APPD Market Report Article
Melbourne
November 19, 2024Large tenants drive demand as smaller tenants lag recovery
- The Melbourne CBD recorded negative net absorption over the quarter, totalling -8,500 sqm. Demand was predominantly driven by consolidation of some government sector tenants as well as small tenant consolidation activity. Headline vacancy increased to 19.8%.
- The Melbourne Fringe market recorded strong demand with net absorption totalling 24,500 sqm driven by small occupier demand. The S.E.S market recorded negative net absorption of -27,700 sqm, largely the result of contraction from the utilities sector and small tenants.
The Fringe recorded two projects reaching completion
- There were no project completions in the Melbourne CBD over the quarter. The Fringe recorded two completions, delivering a total of 31,700 sqm, with the completed refurbishment of 380 St Kilda Road reflecting 78% of this figure. The S.E.S market recorded no completions.
- JLL is currently tracking 10 projects under construction in the Melbourne CBD (205,663 sqm), with a further eight in the Fringe (87,500 sqm), and an additional two in the S.E.S (55,000 sqm). There is a blended precommitment rate of 27% across these projects.
CBD yields stabilise as the metro markets record further softening
- CBD prime net effective rents (PNER) fell -2.1% q-o-q to AUD 321 per sqm per annum (-6.4% y-o-y). Fringe PNER fell -1.74% q-o-q to AUD 283 per sqm per annum (-9.61% y-o-y), and the S.E.S. PNER fell 0.3% over the quarter to AUD 238 per sqm per annum (-6.79% y-o-y).
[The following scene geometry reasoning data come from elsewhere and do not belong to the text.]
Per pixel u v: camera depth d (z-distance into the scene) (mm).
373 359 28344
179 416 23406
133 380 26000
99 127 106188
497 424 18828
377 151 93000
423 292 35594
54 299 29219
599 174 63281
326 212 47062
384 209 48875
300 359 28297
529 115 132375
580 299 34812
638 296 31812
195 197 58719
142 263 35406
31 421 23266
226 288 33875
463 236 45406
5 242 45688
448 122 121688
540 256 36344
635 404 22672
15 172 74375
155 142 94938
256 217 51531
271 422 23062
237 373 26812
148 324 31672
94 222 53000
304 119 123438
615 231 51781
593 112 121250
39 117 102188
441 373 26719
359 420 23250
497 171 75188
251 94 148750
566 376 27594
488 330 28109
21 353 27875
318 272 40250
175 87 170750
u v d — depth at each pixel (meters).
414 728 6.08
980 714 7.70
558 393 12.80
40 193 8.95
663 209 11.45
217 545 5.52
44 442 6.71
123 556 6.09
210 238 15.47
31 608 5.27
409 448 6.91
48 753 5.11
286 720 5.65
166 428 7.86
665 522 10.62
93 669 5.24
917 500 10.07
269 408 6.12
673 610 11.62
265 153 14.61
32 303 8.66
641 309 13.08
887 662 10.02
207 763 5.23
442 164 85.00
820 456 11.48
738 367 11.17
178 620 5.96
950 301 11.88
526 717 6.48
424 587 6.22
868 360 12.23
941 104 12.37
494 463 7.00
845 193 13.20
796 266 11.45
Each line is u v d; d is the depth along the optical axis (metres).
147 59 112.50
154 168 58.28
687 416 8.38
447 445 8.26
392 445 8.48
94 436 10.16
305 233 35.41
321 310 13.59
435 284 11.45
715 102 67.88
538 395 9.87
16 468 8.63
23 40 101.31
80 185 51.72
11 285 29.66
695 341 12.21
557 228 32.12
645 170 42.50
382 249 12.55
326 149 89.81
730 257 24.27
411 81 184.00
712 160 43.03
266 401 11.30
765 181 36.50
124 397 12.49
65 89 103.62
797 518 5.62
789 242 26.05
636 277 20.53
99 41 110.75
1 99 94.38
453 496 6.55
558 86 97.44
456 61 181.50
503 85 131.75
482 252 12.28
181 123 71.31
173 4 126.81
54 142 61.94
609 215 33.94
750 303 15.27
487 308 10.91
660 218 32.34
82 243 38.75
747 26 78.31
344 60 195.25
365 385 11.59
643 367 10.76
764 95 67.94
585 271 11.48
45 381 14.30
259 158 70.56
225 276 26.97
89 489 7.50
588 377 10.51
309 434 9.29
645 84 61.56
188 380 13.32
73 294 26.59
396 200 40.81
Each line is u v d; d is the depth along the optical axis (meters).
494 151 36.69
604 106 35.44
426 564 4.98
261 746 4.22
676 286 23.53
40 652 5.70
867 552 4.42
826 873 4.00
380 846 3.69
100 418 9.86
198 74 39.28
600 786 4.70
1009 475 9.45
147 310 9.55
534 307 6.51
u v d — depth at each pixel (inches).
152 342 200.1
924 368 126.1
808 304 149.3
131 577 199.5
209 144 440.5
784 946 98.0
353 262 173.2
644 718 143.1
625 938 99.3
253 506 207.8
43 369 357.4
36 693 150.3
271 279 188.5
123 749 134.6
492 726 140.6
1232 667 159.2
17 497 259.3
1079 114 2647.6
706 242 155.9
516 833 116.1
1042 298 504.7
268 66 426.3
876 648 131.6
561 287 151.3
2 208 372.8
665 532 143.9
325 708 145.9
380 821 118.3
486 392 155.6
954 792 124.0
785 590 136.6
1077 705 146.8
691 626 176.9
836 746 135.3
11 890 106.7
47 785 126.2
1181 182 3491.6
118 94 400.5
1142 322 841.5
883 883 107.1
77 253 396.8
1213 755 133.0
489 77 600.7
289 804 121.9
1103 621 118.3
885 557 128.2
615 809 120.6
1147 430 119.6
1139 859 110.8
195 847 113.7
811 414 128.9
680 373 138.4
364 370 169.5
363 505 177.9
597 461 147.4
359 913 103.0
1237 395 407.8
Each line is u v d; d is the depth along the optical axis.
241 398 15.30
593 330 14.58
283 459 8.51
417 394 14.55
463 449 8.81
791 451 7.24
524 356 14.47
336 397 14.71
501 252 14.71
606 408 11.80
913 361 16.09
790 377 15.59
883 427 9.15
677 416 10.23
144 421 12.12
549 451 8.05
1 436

- Prime CBD yields stabilised, maintaining a range between 5.63%-6.25%. Fringe prime yields softened 25 bps on both ends to now range between 6.25%-8.00%. S.E.S prime yields softened 50 bps on the upper end and 25 bps on the lower end to reach a range of 7.00%-8.00%.
Outlook: Space rationalization slowing but is likely to continue
- CBD demand is anticipated to remain soft over the short term. Some organisations are anticipated to continue going through space rationalisation plans which will dampen demand. However, as return to office mandates increase, positive demand is anticipated by late 2025.
- With increasing clarity on the cash rate outlook, office yields are expected to stabilise, likely stimulating growth in local investor demand for Melbourne office assets in the near term.